Officer Steve McMorris prepares to check out of Yale-New Haven Hospital Thursday morning and head home for a well-deserved rest after a dramatic rescue. Earlier that morning he climbed a pole at Three Judges Motel and saved the lives of three people trapped in a fire. The only thing I could think of,” McMorris said, was: I’ve got to get up there.’”

McMorris was in the last hour of the overnight shift when he decided to swing by upper Whalley Avenue near the Woodbridge border around 6 a.m. He usually works the Hill; on this overnight, he was filling in for a Westville officer.

He saw smoke rising from the Three Judges Motel. Sometimes when it’s cold people burn their furnaces,” he thought at first. Then he pulled close. The smoke looked thicker and thicker. Pulling into the Three Judges parking lot, he saw flames shooting out of a room on the second floor. No fire engines were at the scene yet.

McMorris called in the fire. Then he knocked on doors on the first-floor to alert people to flee. He climbed an exterior stairway to the second floor and knocked on more doors. Then he arrived at the room with the fire; the flames blocked his path to rooms on the other side.

So he leapt to the ground level. He looked up at the rooms. Only one way there: an approximately 12-foot pole. There was no time to wonder how he’d make it up there. He started climbing.

McMorris, a 32-year-old Jamaican native who lives in Eastern Circle and is in his fourth year on the force, works out with weights. Those work-outs have dwindled to about once a week. And he stopped playing Sunday soccer at the Boulevard league for the Athenian Diner team because he couldn’t afford injuries on the police beat. He does do push-ups regularly.

It was a hard climb up that pole. McMorris’ adrenaline was pumping. It got him up there, even when the temperature shot up as he approached the ledge.

He made it to the room next to the fire and urged the three startled adults outside. (Fortunately no one had been inside the room with the fire, McMorris said.) He ushered the adults— two men and one woman seemingly in their 20s, according to McMorris — to the end of the walkway. One of the adults prepared to jump down. Hold on, McMorris said. We’ll get you down.

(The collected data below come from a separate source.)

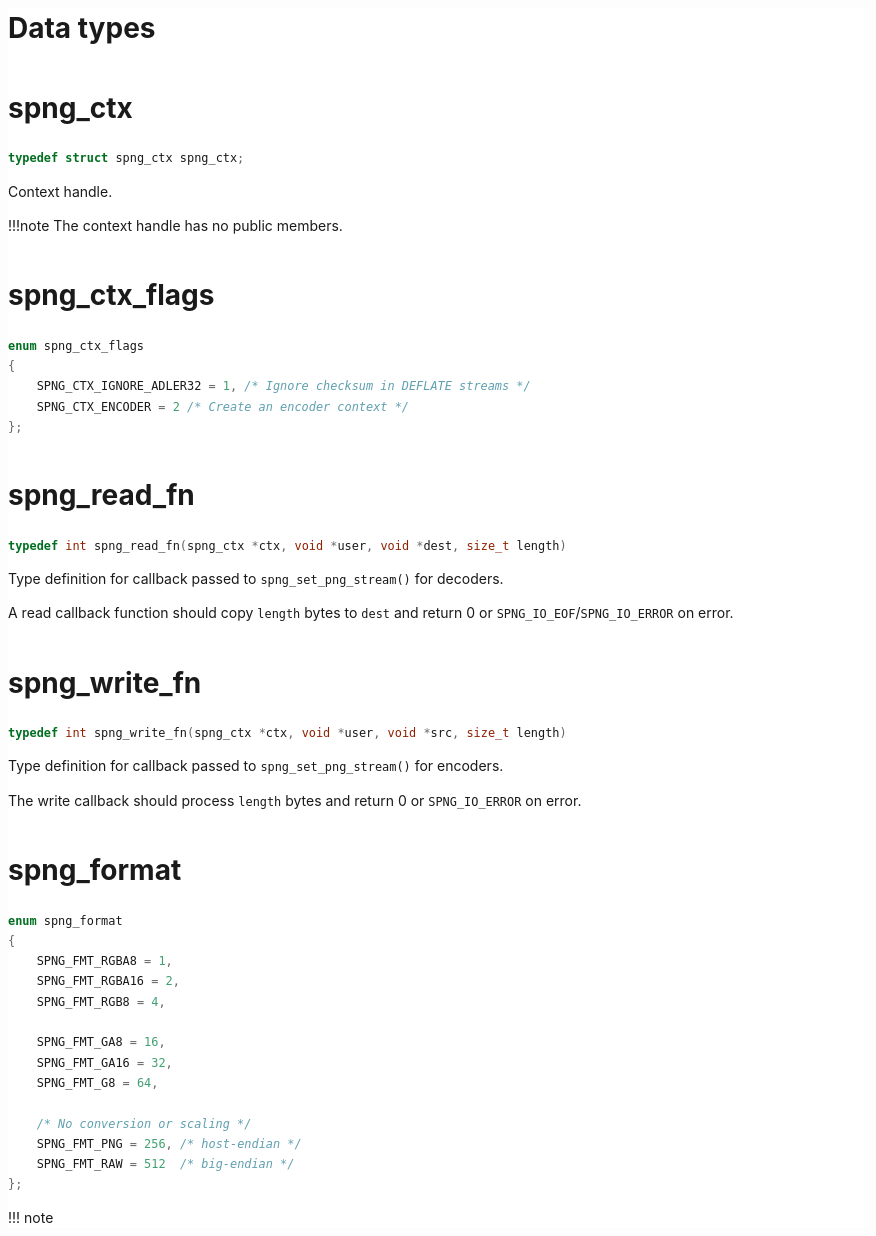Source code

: # Data types

# spng_ctx
```c
typedef struct spng_ctx spng_ctx;
```

   Context handle.

!!!note
    The context handle has no public members.


# spng_ctx_flags

```c
enum spng_ctx_flags
{
    SPNG_CTX_IGNORE_ADLER32 = 1, /* Ignore checksum in DEFLATE streams */
    SPNG_CTX_ENCODER = 2 /* Create an encoder context */
};
```

# spng_read_fn
```c
typedef int spng_read_fn(spng_ctx *ctx, void *user, void *dest, size_t length)
```

Type definition for callback passed to `spng_set_png_stream()` for decoders.

A read callback function should copy `length` bytes to `dest` and return 0 or
`SPNG_IO_EOF`/`SPNG_IO_ERROR` on error.


# spng_write_fn
```c
typedef int spng_write_fn(spng_ctx *ctx, void *user, void *src, size_t length)
```

Type definition for callback passed to `spng_set_png_stream()` for encoders.

The write callback should process `length` bytes and return 0 or `SPNG_IO_ERROR` on error.


# spng_format
```c
enum spng_format
{
    SPNG_FMT_RGBA8 = 1,
    SPNG_FMT_RGBA16 = 2,
    SPNG_FMT_RGB8 = 4,

    SPNG_FMT_GA8 = 16,
    SPNG_FMT_GA16 = 32,
    SPNG_FMT_G8 = 64,

    /* No conversion or scaling */
    SPNG_FMT_PNG = 256, /* host-endian */
    SPNG_FMT_RAW = 512  /* big-endian */
};
```
!!! note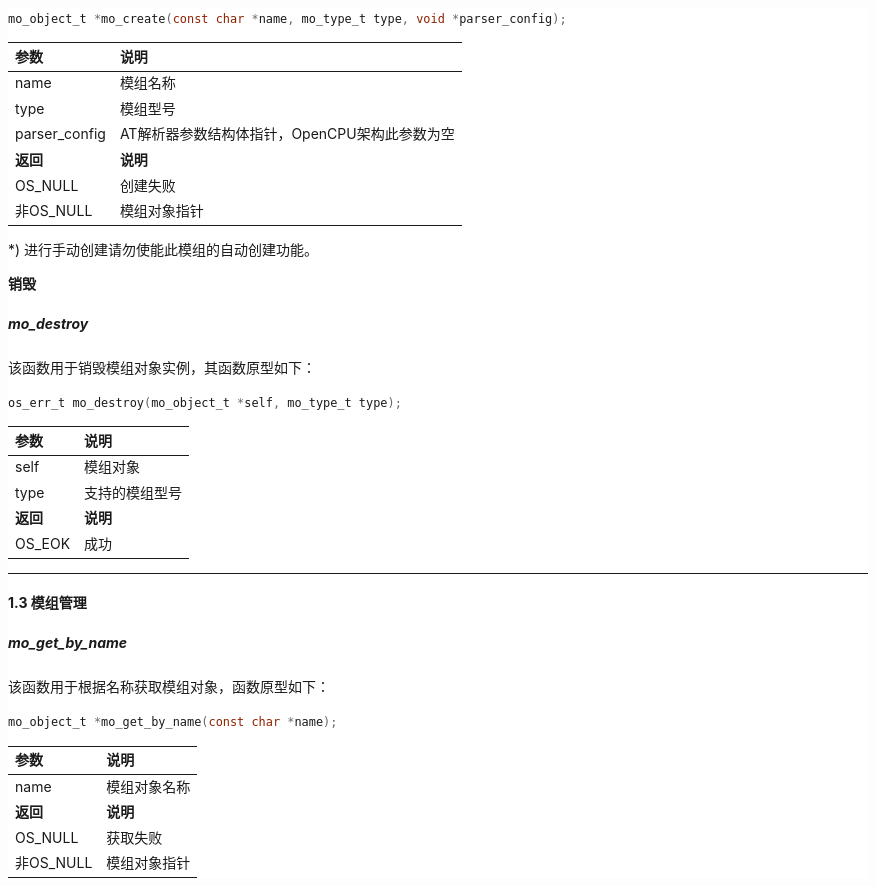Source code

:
 ```c
mo_object_t *mo_create(const char *name, mo_type_t type, void *parser_config);
```

| **参数**      | **说明**                                      |
| :------------ | :-------------------------------------------- |
| name          | 模组名称                                      |
| type          | 模组型号                                      |
| parser_config | AT解析器参数结构体指针，OpenCPU架构此参数为空 |
| **返回**      | **说明**                                      |
| OS_NULL       | 创建失败                                      |
| 非OS_NULL     | 模组对象指针                                  |

*) 进行手动创建请勿使能此模组的自动创建功能。

**销毁**

##### mo_destroy

该函数用于销毁模组对象实例，其函数原型如下：

```c
os_err_t mo_destroy(mo_object_t *self, mo_type_t type);
```

| **参数** | **说明**       |
| :------- | :------------- |
| self     | 模组对象       |
| type     | 支持的模组型号 |
| **返回** | **说明**       |
| OS\_EOK  | 成功           |

------

#### 1.3 模组管理

##### mo_get_by_name

该函数用于根据名称获取模组对象，函数原型如下：

```c
mo_object_t *mo_get_by_name(const char *name);
```

| **参数**  | **说明**     |
| :-------- | :----------- |
| name      | 模组对象名称 |
| **返回**  | **说明**     |
| OS_NULL   | 获取失败     |
| 非OS_NULL | 模组对象指针 |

Then McMorris jumped to the ground level again. By now another officer, Jim Evarts, was on the scene. The pair coaxed the adults down one by one. They had the adults step over a banister, then hold on to the banister as they dropped their feet over the ledge. Then they let go and fell into McMorris’ or Evarts’ arms.


McMorris had never saved anyone’s lives that dramatically before. I like to think on my job I’m saving people every day, no matter how minor it seems at the time,” he said. It’s very rewarding. You can save lives by talking to people and letting them know whatever situation they’re in— they’re using drugs or whatever — they can help themselves, or they can seek help.

Sometimes they just need somebody to talk to. I work the 11 – 7 shift. A lot of people [like that] are out.”

After the rescue, McMorris felt a little dizzy, a little nauseous. He’d banged and bruised an elbow and one of his legs. A firefighter took him to Yale-New Haven Hospital’s emergency room, where the docs checked him. An X‑ray showed his lungs clear. By 9:30, as he was being released, McMorris felt well enough to joke with a nurse and head home for some shut-eye.